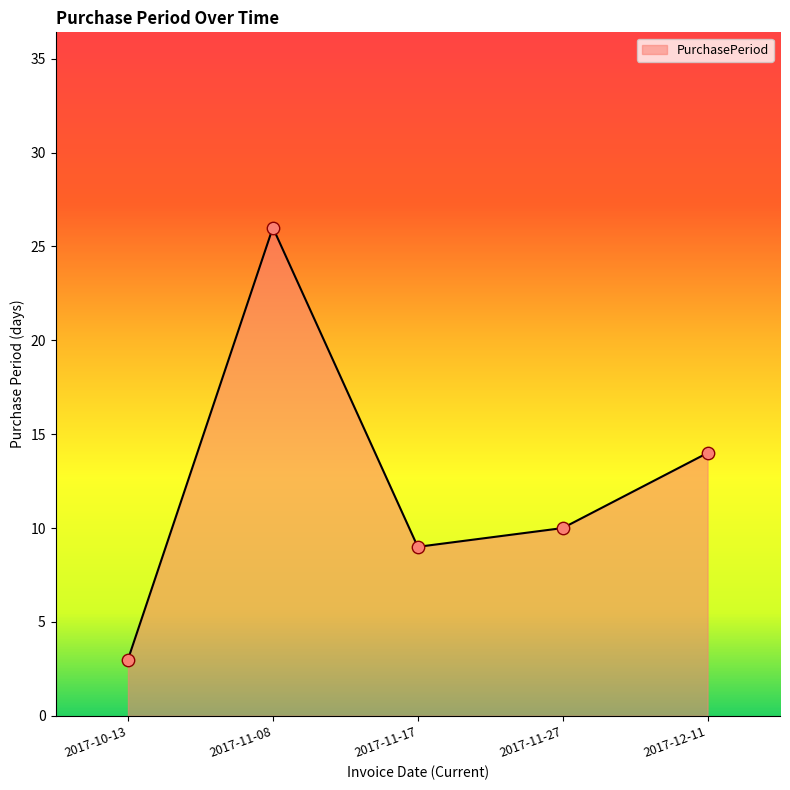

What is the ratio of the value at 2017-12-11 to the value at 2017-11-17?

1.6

—————

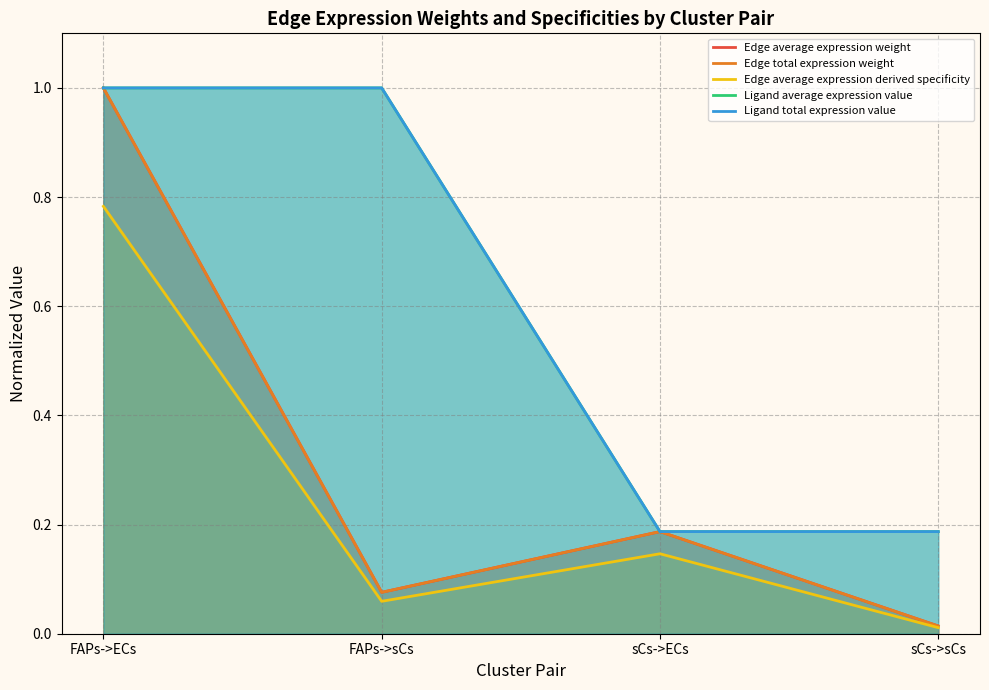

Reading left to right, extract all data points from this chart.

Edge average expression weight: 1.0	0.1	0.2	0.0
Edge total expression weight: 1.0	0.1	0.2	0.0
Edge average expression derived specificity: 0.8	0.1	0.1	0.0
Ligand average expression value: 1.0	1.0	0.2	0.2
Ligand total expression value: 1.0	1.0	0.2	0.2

—————

PROBLEM DESCRIPTION
Duplicate the lines from the one containing "Reading left to" up to and including the one containing "Ligand total expression".

RESULT
Reading left to right, extract all data points from this chart.

Edge average expression weight: 1.0	0.1	0.2	0.0
Edge total expression weight: 1.0	0.1	0.2	0.0
Edge average expression derived specificity: 0.8	0.1	0.1	0.0
Ligand average expression value: 1.0	1.0	0.2	0.2
Ligand total expression value: 1.0	1.0	0.2	0.2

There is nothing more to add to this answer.